▸ Data extracts
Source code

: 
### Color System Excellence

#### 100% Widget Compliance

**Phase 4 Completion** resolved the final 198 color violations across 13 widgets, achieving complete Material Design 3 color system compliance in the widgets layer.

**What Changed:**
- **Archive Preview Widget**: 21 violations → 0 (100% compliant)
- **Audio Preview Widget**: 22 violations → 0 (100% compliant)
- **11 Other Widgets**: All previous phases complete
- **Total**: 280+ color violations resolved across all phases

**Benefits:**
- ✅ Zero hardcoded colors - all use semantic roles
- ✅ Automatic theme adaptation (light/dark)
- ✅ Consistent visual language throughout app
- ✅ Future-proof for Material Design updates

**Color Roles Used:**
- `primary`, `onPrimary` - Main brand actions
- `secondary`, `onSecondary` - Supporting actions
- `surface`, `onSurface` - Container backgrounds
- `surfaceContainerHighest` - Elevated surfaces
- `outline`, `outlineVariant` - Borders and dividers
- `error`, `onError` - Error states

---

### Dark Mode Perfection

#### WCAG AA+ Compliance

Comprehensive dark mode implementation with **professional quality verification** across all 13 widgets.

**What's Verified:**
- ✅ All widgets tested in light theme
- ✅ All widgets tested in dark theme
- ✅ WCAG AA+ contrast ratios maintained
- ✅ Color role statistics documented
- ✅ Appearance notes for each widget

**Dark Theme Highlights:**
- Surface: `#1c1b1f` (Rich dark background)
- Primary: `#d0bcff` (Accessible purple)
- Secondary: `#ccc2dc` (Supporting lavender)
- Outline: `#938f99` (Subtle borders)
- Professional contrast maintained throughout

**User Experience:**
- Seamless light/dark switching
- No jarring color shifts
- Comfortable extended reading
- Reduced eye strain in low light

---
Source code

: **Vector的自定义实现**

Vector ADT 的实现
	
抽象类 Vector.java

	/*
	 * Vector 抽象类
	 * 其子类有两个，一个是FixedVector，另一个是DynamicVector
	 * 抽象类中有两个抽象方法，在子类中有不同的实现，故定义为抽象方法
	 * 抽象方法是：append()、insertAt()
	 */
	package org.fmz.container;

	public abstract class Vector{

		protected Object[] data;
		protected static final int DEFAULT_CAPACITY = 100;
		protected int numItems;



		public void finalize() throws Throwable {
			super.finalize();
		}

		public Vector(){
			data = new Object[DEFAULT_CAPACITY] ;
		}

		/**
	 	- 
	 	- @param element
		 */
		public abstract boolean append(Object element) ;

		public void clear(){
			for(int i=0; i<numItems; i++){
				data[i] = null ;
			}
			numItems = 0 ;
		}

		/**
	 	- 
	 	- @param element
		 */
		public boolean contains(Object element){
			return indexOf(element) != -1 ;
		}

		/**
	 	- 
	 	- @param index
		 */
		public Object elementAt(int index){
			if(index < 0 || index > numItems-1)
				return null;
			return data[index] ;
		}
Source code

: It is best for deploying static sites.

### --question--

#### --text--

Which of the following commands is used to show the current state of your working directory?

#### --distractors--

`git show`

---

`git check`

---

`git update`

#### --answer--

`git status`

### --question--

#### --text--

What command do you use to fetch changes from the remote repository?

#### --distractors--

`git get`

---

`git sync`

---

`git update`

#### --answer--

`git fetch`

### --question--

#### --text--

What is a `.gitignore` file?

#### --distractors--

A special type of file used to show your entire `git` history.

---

▸ What to do
In the listing above, locate the line containing "Comprehensive dark mode" and the line containing "public abstract boolean". Transcribe those two lines and everything between them, exactly as written.

▸ Exercise result
Comprehensive dark mode implementation with **professional quality verification** across all 13 widgets.

**What's Verified:**
- ✅ All widgets tested in light theme
- ✅ All widgets tested in dark theme
- ✅ WCAG AA+ contrast ratios maintained
- ✅ Color role statistics documented
- ✅ Appearance notes for each widget

**Dark Theme Highlights:**
- Surface: `#1c1b1f` (Rich dark background)
- Primary: `#d0bcff` (Accessible purple)
- Secondary: `#ccc2dc` (Supporting lavender)
- Outline: `#938f99` (Subtle borders)
- Professional contrast maintained throughout

**User Experience:**
- Seamless light/dark switching
- No jarring color shifts
- Comfortable extended reading
- Reduced eye strain in low light

---
Source code

: **Vector的自定义实现**

Vector ADT 的实现
	
抽象类 Vector.java

	/*
	 * Vector 抽象类
	 * 其子类有两个，一个是FixedVector，另一个是DynamicVector
	 * 抽象类中有两个抽象方法，在子类中有不同的实现，故定义为抽象方法
	 * 抽象方法是：append()、insertAt()
	 */
	package org.fmz.container;

	public abstract class Vector{

		protected Object[] data;
		protected static final int DEFAULT_CAPACITY = 100;
		protected int numItems;



		public void finalize() throws Throwable {
			super.finalize();
		}

		public Vector(){
			data = new Object[DEFAULT_CAPACITY] ;
		}

		/**
	 	- 
	 	- @param element
		 */
		public abstract boolean append(Object element) ;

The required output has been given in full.